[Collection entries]

- Opening Delimiter -

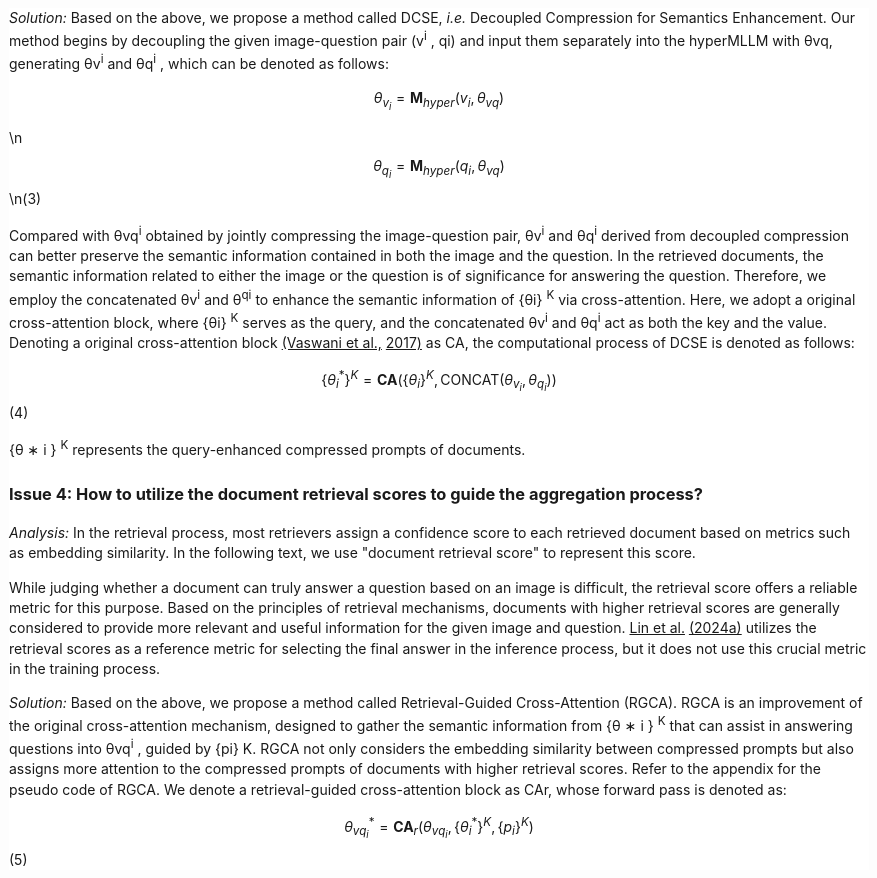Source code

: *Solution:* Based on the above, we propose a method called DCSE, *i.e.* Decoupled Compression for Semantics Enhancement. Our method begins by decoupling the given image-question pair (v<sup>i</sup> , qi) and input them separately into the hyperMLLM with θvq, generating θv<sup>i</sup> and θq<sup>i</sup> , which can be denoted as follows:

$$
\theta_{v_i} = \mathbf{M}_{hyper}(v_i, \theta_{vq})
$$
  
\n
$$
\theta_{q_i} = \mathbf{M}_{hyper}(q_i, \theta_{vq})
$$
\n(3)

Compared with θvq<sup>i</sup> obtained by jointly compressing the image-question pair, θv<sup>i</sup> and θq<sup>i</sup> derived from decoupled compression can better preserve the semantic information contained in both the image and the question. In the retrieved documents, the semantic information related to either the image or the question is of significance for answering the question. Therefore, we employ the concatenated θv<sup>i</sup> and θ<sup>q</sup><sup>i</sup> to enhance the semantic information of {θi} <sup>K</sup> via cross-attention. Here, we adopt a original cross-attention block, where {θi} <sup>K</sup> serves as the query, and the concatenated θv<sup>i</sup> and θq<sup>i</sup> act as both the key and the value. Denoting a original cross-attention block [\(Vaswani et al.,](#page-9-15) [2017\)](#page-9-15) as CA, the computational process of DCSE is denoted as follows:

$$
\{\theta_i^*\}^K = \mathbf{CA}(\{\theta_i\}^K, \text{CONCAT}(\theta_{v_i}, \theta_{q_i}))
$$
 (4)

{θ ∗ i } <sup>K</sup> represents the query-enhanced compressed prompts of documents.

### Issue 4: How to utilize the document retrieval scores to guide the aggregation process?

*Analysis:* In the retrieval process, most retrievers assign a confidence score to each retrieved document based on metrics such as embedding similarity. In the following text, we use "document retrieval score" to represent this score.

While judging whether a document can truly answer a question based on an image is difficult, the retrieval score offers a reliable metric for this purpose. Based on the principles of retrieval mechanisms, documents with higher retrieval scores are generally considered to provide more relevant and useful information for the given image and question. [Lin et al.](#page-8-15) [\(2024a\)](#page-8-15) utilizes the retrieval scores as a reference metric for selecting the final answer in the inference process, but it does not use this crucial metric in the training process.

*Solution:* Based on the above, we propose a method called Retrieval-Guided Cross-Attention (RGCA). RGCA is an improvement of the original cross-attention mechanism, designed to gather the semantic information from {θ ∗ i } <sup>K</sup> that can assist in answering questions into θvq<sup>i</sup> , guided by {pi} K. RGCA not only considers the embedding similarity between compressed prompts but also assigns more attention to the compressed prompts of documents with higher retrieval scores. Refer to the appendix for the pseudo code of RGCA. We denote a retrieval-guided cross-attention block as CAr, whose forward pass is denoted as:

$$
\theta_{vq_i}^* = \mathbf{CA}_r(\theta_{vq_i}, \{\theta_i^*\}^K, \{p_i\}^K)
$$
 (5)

- Closing Delimiter -
- Opening Delimiter -

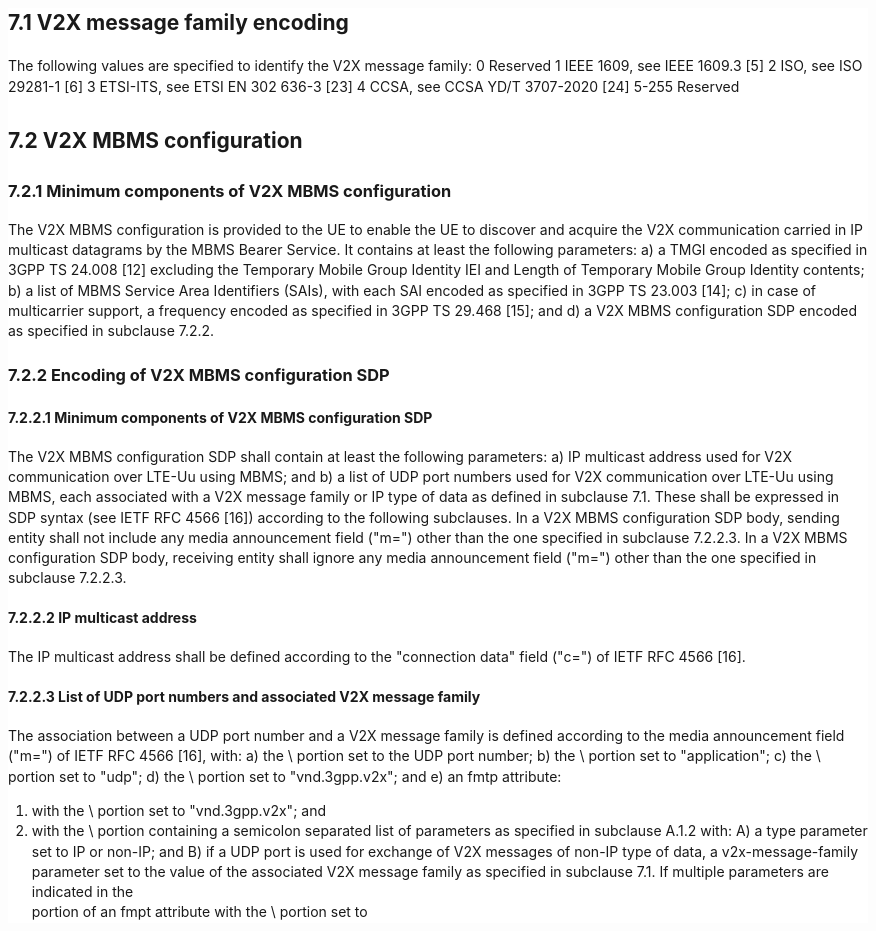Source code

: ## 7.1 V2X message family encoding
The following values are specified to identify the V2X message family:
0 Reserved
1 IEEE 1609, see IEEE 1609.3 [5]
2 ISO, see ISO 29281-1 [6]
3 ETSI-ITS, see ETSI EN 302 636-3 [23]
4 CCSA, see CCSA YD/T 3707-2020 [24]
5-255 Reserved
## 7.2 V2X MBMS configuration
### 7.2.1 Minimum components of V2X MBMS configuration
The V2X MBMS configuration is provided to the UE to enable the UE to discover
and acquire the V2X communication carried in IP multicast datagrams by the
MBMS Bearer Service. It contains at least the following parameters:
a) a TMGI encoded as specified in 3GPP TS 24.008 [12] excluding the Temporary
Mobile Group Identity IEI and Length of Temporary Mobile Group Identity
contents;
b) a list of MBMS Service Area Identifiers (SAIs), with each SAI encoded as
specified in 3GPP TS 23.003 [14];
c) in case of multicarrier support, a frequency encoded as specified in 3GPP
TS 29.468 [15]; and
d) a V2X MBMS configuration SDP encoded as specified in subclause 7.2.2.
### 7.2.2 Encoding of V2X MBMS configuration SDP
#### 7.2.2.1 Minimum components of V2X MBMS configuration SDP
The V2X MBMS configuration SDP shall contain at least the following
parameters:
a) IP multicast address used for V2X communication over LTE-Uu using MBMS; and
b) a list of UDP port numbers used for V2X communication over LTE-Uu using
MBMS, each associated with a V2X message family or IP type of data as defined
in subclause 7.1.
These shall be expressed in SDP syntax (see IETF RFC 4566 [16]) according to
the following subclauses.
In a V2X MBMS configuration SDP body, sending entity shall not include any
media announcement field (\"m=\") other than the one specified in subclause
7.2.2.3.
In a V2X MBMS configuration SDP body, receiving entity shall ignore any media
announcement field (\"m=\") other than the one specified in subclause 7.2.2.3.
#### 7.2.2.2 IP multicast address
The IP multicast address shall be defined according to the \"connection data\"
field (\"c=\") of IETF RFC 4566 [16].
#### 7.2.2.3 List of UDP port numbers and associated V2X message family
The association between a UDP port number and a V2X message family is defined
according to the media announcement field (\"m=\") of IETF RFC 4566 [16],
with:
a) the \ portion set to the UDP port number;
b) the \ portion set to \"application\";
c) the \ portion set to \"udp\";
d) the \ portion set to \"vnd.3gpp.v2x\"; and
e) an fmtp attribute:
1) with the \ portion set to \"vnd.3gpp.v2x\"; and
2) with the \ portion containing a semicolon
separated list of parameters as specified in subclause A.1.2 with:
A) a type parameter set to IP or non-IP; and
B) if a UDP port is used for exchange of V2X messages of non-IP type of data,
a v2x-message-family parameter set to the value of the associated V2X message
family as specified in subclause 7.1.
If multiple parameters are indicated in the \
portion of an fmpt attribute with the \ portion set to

- Closing Delimiter -

# To do
Please copy the lines word for word, starting at the line that contains "called DCSE, *i.e.*" and stopping after the line that contains "represent this score.".

# Answer for this exercise
: *Solution:* Based on the above, we propose a method called DCSE, *i.e.* Decoupled Compression for Semantics Enhancement. Our method begins by decoupling the given image-question pair (v<sup>i</sup> , qi) and input them separately into the hyperMLLM with θvq, generating θv<sup>i</sup> and θq<sup>i</sup> , which can be denoted as follows:

$$
\theta_{v_i} = \mathbf{M}_{hyper}(v_i, \theta_{vq})
$$
  
\n
$$
\theta_{q_i} = \mathbf{M}_{hyper}(q_i, \theta_{vq})
$$
\n(3)

Compared with θvq<sup>i</sup> obtained by jointly compressing the image-question pair, θv<sup>i</sup> and θq<sup>i</sup> derived from decoupled compression can better preserve the semantic information contained in both the image and the question. In the retrieved documents, the semantic information related to either the image or the question is of significance for answering the question. Therefore, we employ the concatenated θv<sup>i</sup> and θ<sup>q</sup><sup>i</sup> to enhance the semantic information of {θi} <sup>K</sup> via cross-attention. Here, we adopt a original cross-attention block, where {θi} <sup>K</sup> serves as the query, and the concatenated θv<sup>i</sup> and θq<sup>i</sup> act as both the key and the value. Denoting a original cross-attention block [\(Vaswani et al.,](#page-9-15) [2017\)](#page-9-15) as CA, the computational process of DCSE is denoted as follows:

$$
\{\theta_i^*\}^K = \mathbf{CA}(\{\theta_i\}^K, \text{CONCAT}(\theta_{v_i}, \theta_{q_i}))
$$
 (4)

{θ ∗ i } <sup>K</sup> represents the query-enhanced compressed prompts of documents.

### Issue 4: How to utilize the document retrieval scores to guide the aggregation process?

*Analysis:* In the retrieval process, most retrievers assign a confidence score to each retrieved document based on metrics such as embedding similarity. In the following text, we use "document retrieval score" to represent this score.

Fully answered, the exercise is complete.